Table 7. Pearson correlation analysis of heavy metals in fish tissue.

	Pb	Cr	Cu	Hg	Zn
Pb	1
Cr	−0.39	1
Cu	0.50	−0.72	1
Hg	−0.75	−0.22	0.79 **	1
Zn	0.26	−0.940	0.82 **	−0.69	1

(p < 0.05 **).

). Such correlations imply that Zn, Cu, and Hg may share common origins, hinting at a reasonable connection among these heavy metals within the environment [71,72,73]. These findings suggest that the presence of heavy metals in fish species likely stems from diverse sources, whether anthropogenic (attributed to human activities) or natural [4,20,71]. Given that the measured levels of these metals in the study area exceeded standard values, they probably originated from anthropogenic activities within the river’s catchment area, spanning from upstream to downstream.

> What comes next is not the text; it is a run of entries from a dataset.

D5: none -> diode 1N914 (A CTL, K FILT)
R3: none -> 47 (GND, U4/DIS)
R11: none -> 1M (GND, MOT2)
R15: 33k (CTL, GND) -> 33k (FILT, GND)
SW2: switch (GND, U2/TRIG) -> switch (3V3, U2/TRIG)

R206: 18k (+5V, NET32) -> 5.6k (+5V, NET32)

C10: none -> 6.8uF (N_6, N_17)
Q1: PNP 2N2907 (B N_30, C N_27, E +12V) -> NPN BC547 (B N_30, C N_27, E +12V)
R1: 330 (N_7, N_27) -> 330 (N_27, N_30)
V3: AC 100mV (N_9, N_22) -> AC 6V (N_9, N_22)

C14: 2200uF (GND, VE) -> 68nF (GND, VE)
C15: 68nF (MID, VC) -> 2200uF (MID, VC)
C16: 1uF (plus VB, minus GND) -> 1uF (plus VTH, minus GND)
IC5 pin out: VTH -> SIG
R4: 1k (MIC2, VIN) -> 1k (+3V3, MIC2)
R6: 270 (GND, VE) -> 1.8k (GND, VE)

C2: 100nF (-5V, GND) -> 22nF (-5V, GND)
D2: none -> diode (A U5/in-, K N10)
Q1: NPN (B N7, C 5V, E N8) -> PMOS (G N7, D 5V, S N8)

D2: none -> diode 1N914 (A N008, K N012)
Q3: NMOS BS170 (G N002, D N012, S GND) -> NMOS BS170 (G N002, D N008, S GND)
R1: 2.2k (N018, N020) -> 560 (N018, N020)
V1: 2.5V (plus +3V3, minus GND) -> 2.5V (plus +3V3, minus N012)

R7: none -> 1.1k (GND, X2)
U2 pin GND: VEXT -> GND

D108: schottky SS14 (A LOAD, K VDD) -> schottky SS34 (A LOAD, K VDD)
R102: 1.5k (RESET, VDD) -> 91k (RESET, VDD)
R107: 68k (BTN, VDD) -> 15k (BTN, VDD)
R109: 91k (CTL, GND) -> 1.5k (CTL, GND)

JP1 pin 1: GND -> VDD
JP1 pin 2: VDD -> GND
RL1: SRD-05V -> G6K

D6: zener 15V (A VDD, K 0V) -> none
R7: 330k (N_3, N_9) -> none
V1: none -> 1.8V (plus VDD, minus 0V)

This catchment area is predominantly utilized for agricultural activities, human habitation, aquaculture, fishing, metal galvanization, and certain pharmaceutical industries [20]). Consequently, the widespread application of agrochemicals in croplands, discharge of household and industrial wastes, operations of upstream metal plating facilities, and the presence of airborne particles could potentially account for the elevated concentrations of Zn, Cu, and Hg in the area [20]).

4. Conclusions

This study aimed to assess the contamination levels and associated health risks posed by five heavy metals (Pb, Hg, Zn, Cu, and Cr) in two commercially significant fish species from the Feni River estuary. Analysis of heavy metal concentrations in the muscle tissue of both fish species revealed a descending order of Zn > Cu > Hg > Pb > Cr. The highest concentrations of Zn, Pb, and Cr were observed in the muscle tissue of Labeo bata, whereas Otolithoides pama exhibited the highest levels of Cu and Hg. The levels of studied metals in the gills of the two species varied. Disparities in heavy metal presence in the fish species suggest that dietary habits and habitat may influence metal accumulation. While levels of Pb and Hg exceeded permissible thresholds for human consumption, assessments of target hazard quotient (THQ), hazard index (HI), and estimated daily intake (EDI) indicated that consuming fish from the studied region did not pose significant health risks, except for potential cancer hazards for Zn. The notable correlations among Zn, Cu, and Hg imply potentially shared origins, whether anthropogenic or natural. Although isotopic analyses could provide definitive evidence of metal origins, possible sources may include widespread use of agrochemicals in croplands, household waste, upstream metal plating activities, and other human activities within the catchment area. Given that fish continues to be a vital and healthy component of a balanced diet, it is essential to recognize the potential human health risks of contaminated fish. Therefore, it is advisable to maintain regular monitoring of toxic metals in riverine fish.